[Material shown Boundary: Start]

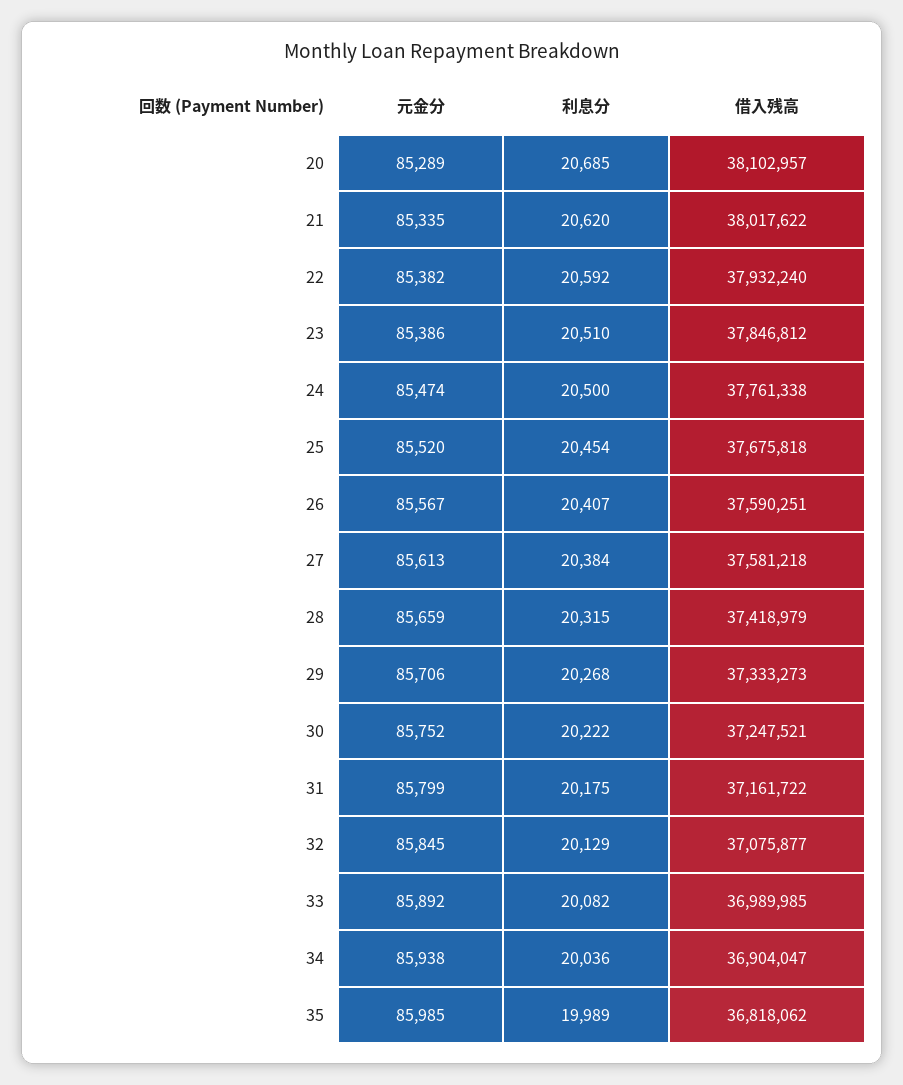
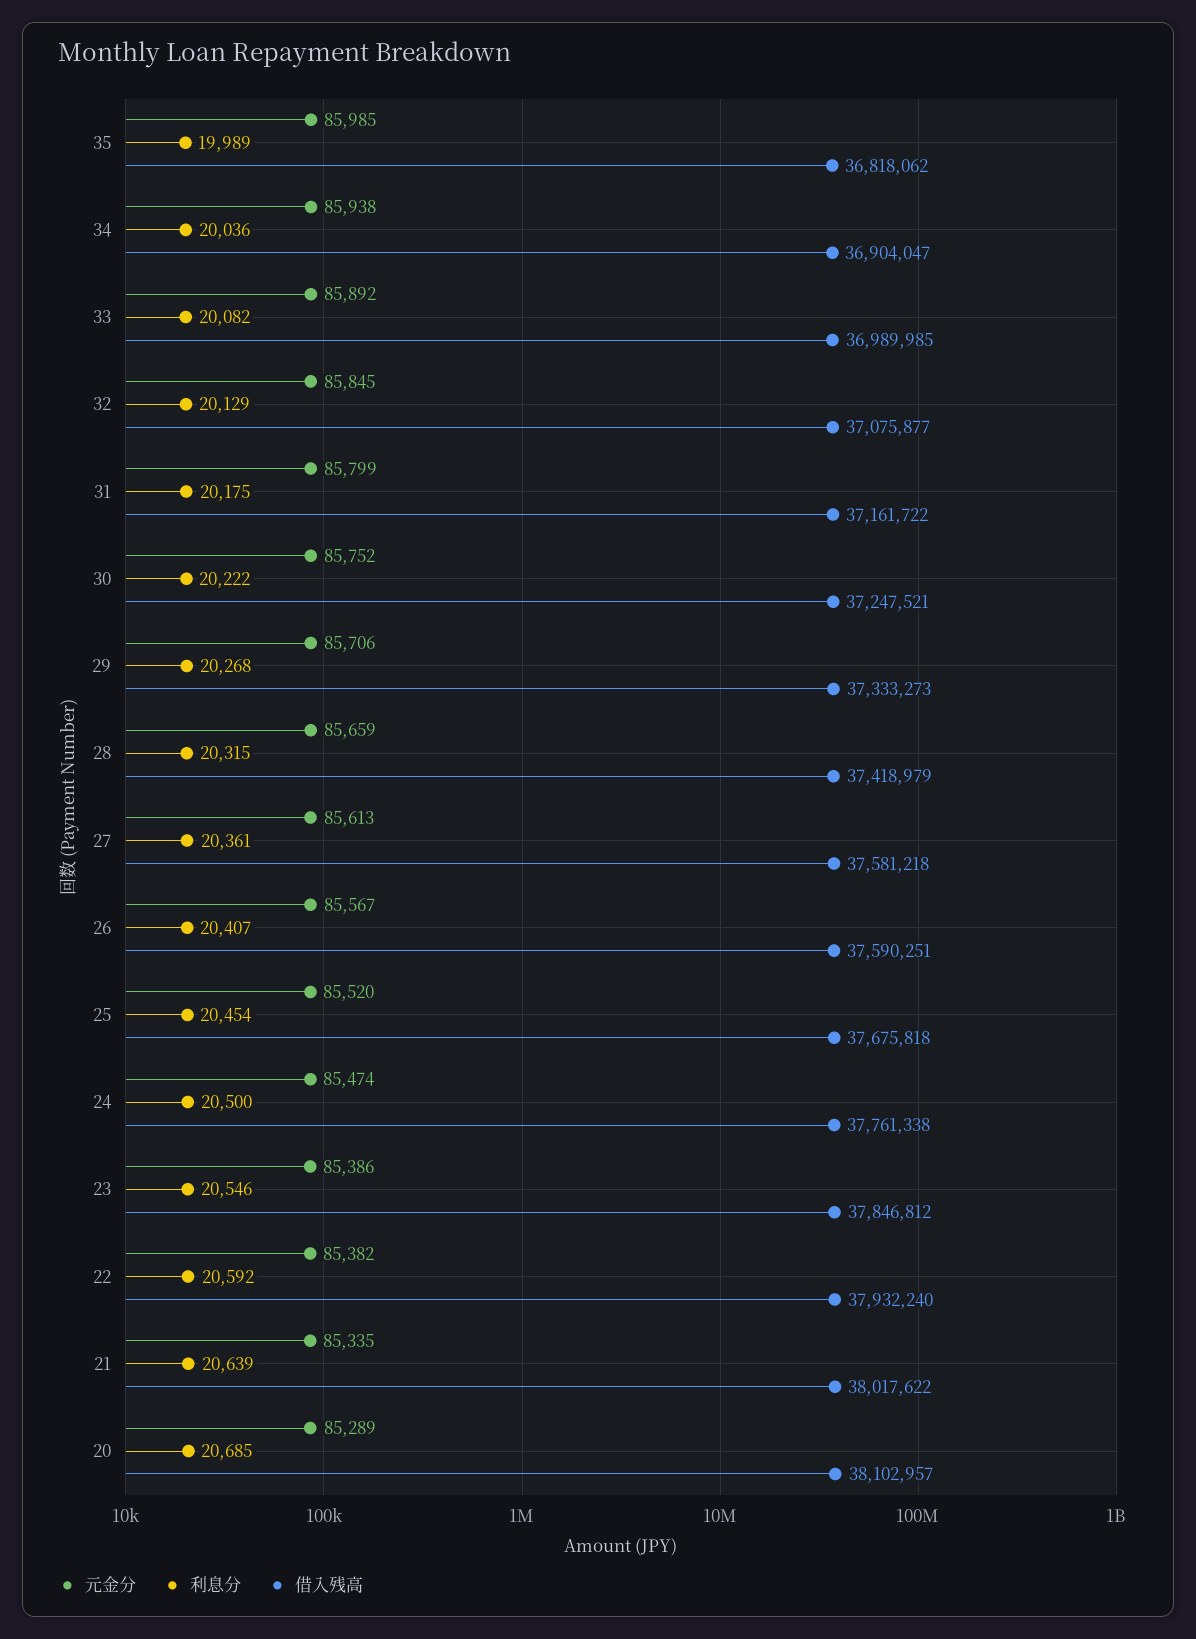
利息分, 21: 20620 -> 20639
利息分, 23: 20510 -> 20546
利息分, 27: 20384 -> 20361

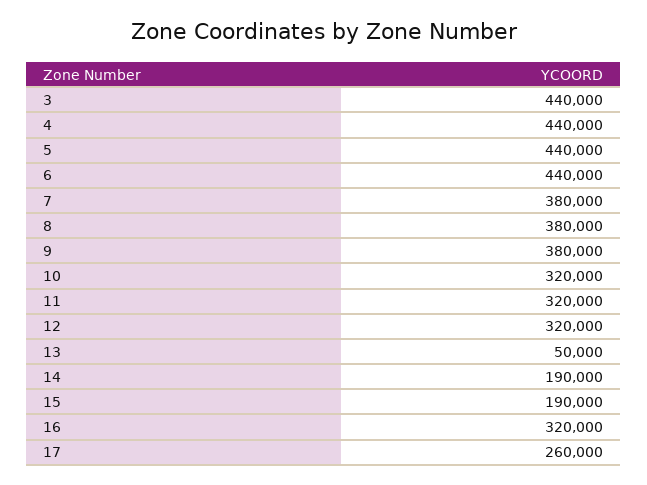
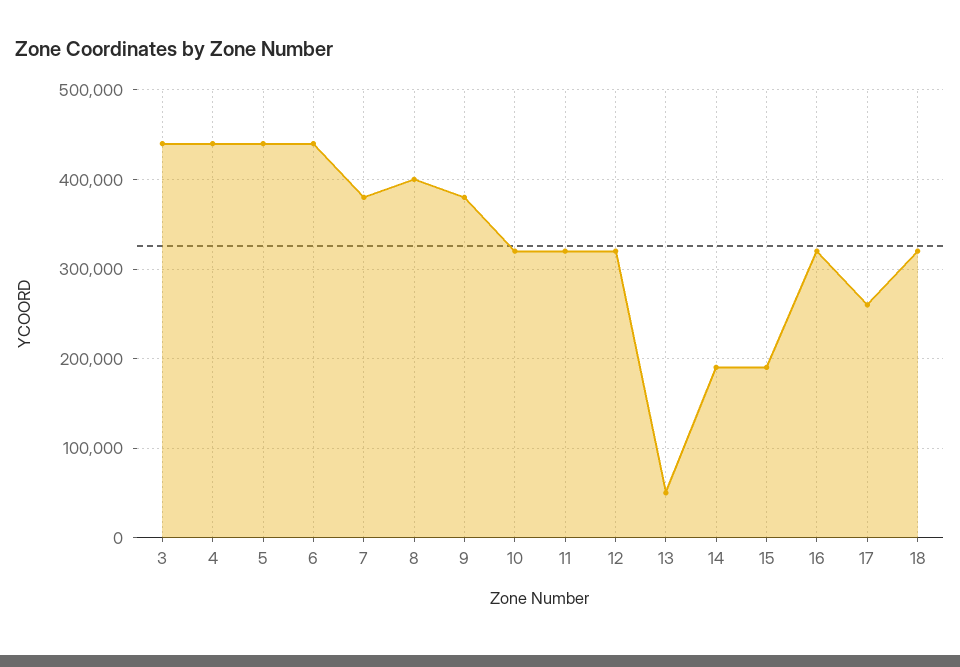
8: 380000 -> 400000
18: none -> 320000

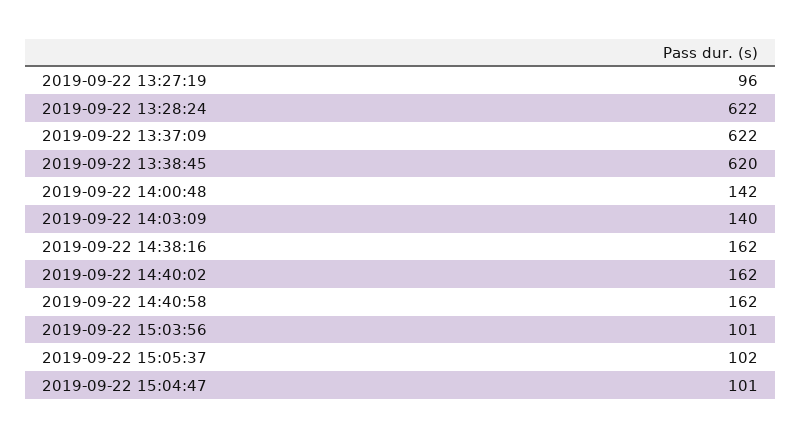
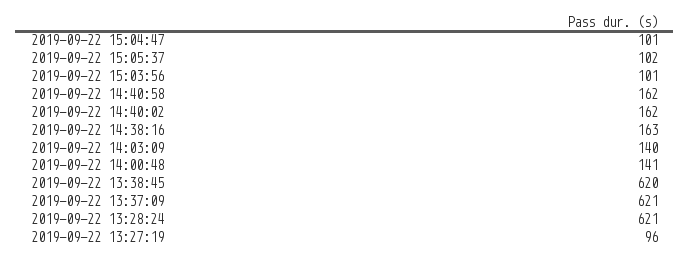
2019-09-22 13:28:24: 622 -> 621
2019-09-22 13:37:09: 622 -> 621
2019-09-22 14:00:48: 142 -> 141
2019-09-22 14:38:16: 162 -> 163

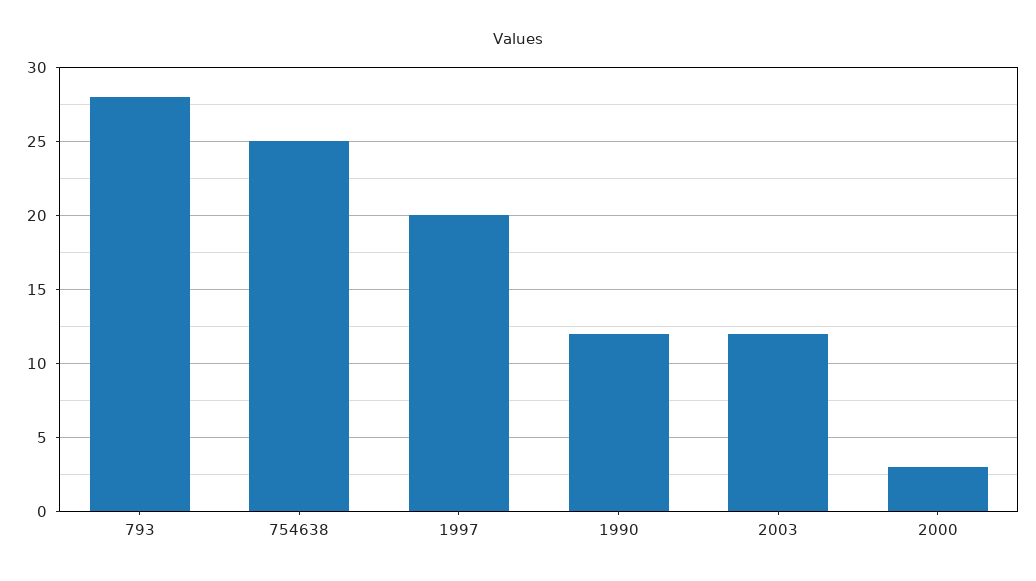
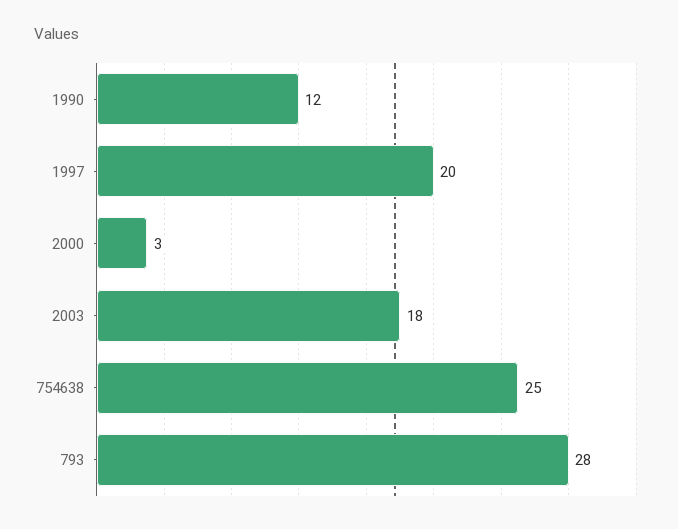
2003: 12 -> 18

[Material shown Boundary: End]

### [Required action]
Please write out, exactly, every line from the line with "利息分, 27: 20384 -> 20361" through the final line of the data above, leaving out pictures.

### [Solved exercise]
利息分, 27: 20384 -> 20361

8: 380000 -> 400000
18: none -> 320000

2019-09-22 13:28:24: 622 -> 621
2019-09-22 13:37:09: 622 -> 621
2019-09-22 14:00:48: 142 -> 141
2019-09-22 14:38:16: 162 -> 163

2003: 12 -> 18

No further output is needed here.